Perhaps the real insight that comes from watching A 21st Century Portrait is less about the brilliance of an individual player, but rather a commentary on the nature of the game when witnessed in discrete segments. Sharp bursts of skill unfold on the periphery of the camera, whose gaze is never torn from Zidane, and the unfocused mass of bodies that constitute the crowd rise and fall in unison at imagined slights or opportunities, but throughout all this Zidane acts as a bizarre metronome; receive, pivot, carry, distribute. In the absence of real action, the spectator literally watches time pass. The lukewarm reaction to the video as played out on YouTube reveals just how inculcated we are in our understanding of the game as a narrative played out in easily configured space.

 Among this lack of context, and of action, the irony of the whole film is in the way the match culminates – in stark contrast to the previous 90-odd minutes, it closes in a blaze of emotion. Madrid are leading 2-1. Zidane suddenly bursts into action as his instincts take over. Sprinting with purpose, his destination is not the penalty area, but the touchline – he clatters into a Villarreal player as a confrontation boils over near the technical area and is summarily shown a red card. A match that had been as slow-burning Italian neo-realist film suddenly culminates in a tragedy of Greek proportions, an action that is beyond scripting. Head bowed, eyes furrowed, the great playmaker walks towards the camera. The premise of A 21st Century Portrait promised no such drama, but Zidane has managed to deliver, after a fashion.

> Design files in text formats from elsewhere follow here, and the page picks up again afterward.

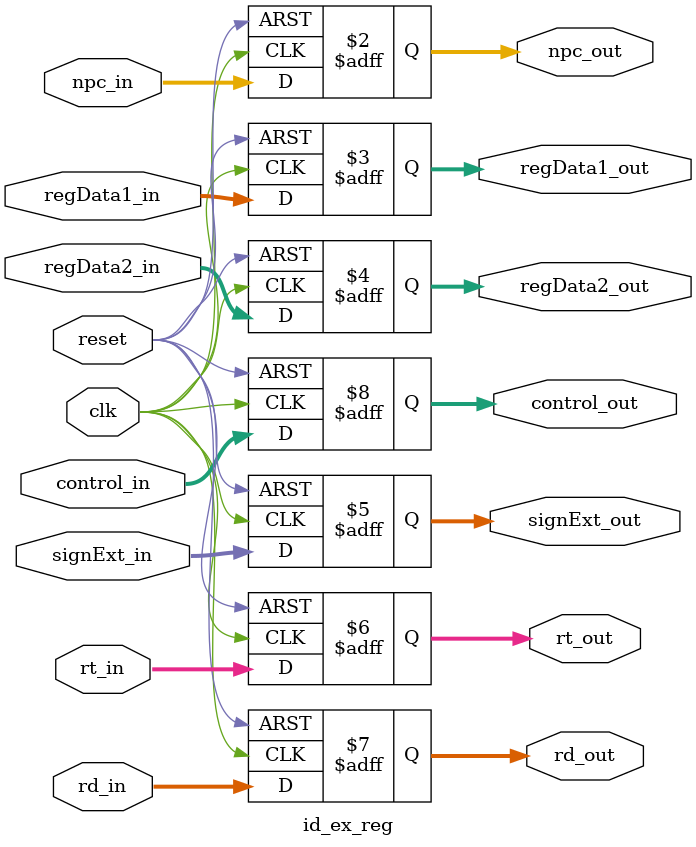
<source format=v>
module id_ex_reg(
    input         clk,
    input         reset,
    input  [31:0] npc_in,
    input  [31:0] regData1_in,
    input  [31:0] regData2_in,
    input  [31:0] signExt_in,
    input  [4:0]  rt_in,
    input  [4:0]  rd_in,
    input  [8:0]  control_in,
    output reg [31:0] npc_out,
    output reg [31:0] regData1_out,
    output reg [31:0] regData2_out,
    output reg [31:0] signExt_out,
    output reg [4:0]  rt_out,
    output reg [4:0]  rd_out,
    output reg [8:0]  control_out
);
    always @(posedge clk or posedge reset) begin
        if (reset) begin
            npc_out      <= 32'd0;
            regData1_out <= 32'd0;
            regData2_out <= 32'd0;
            signExt_out  <= 32'd0;
            rt_out       <= 5'd0;
            rd_out       <= 5'd0;
            control_out  <= 9'd0;
        end else begin
            npc_out      <= npc_in;
            regData1_out <= regData1_in;
            regData2_out <= regData2_in;
            signExt_out  <= signExt_in;
            rt_out       <= rt_in;
            rd_out       <= rd_in;
            control_out  <= control_in;
        end
    end
endmodule

</source>
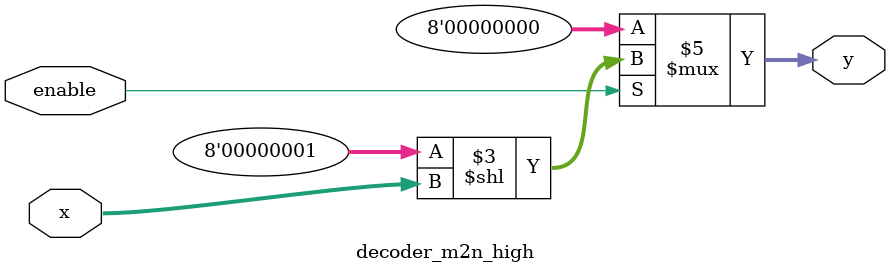
<source format=v>
module decoder_m2n_high(x ,enable ,y);
parameter m = 3;
parameter n = 8;
input [m-1:0]x;
input enable;
output reg[n-1:0]y;

always @(x or enable)
    if(!enable) y = {n{1'b0}};
    else        y = {{{n-1{1'b0}},1'b1}}<< x;
    
endmodule
</source>
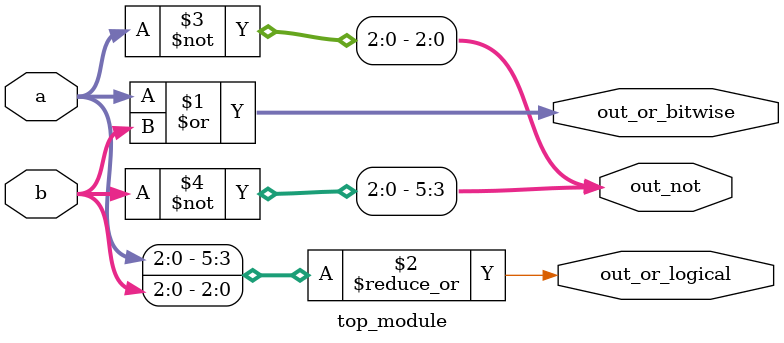
<source format=sv>
module top_module(
    input [2:0] a,
    input [2:0] b,
    output [2:0] out_or_bitwise,
    output out_or_logical,
    output [5:0] out_not
);

    assign out_or_bitwise = a | b;
    assign out_or_logical = |{a, b};
    assign out_not = {~b, ~a};

endmodule

</source>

Despite this closing act, A 21st Century Portrait is just as enduring during the moments which involve the ball. Zidane controls everything that enters in his sphere of influence. He’s in the twilight of his career, clearly exasperated by his body’s limitations. Unable to exert influence for long periods, he is given more to fleeting instances of skill. But when he does receive the ball, the long moments of inaction are made up for with details we could never see from the ‘birds-eye’. Geometry and space are intrinsic aspects of the game for the spectator, but without them another type of game has opened up entirely. The fraction of a second gained by taking the ball on the toe rather than the instep is accentuated because we come to realise that once it leaves Zidane’s boot it won’t be returning for an indeterminate time. The way he sells the defender a false lead better than any Ponzi salesman, before releasing sensibly, deftly, isn’t usual fodder of the YouTube highlights package but having been starved of real action, it takes on a new type of meaning – the kind of gratefulness and relief that a player must feel. This comes with its own weight too, as the paucity of time spent in possession makes it all the important to do something once the ball is received. In this context, the way Madrid’s number 5 cradles the ball in his instep takes on new meaning: the ball for Zidane is a blessing, and for the demanding, spoilt spectator used to being presented the game in as easily understood a form as possible, it is – for once – a blessing too.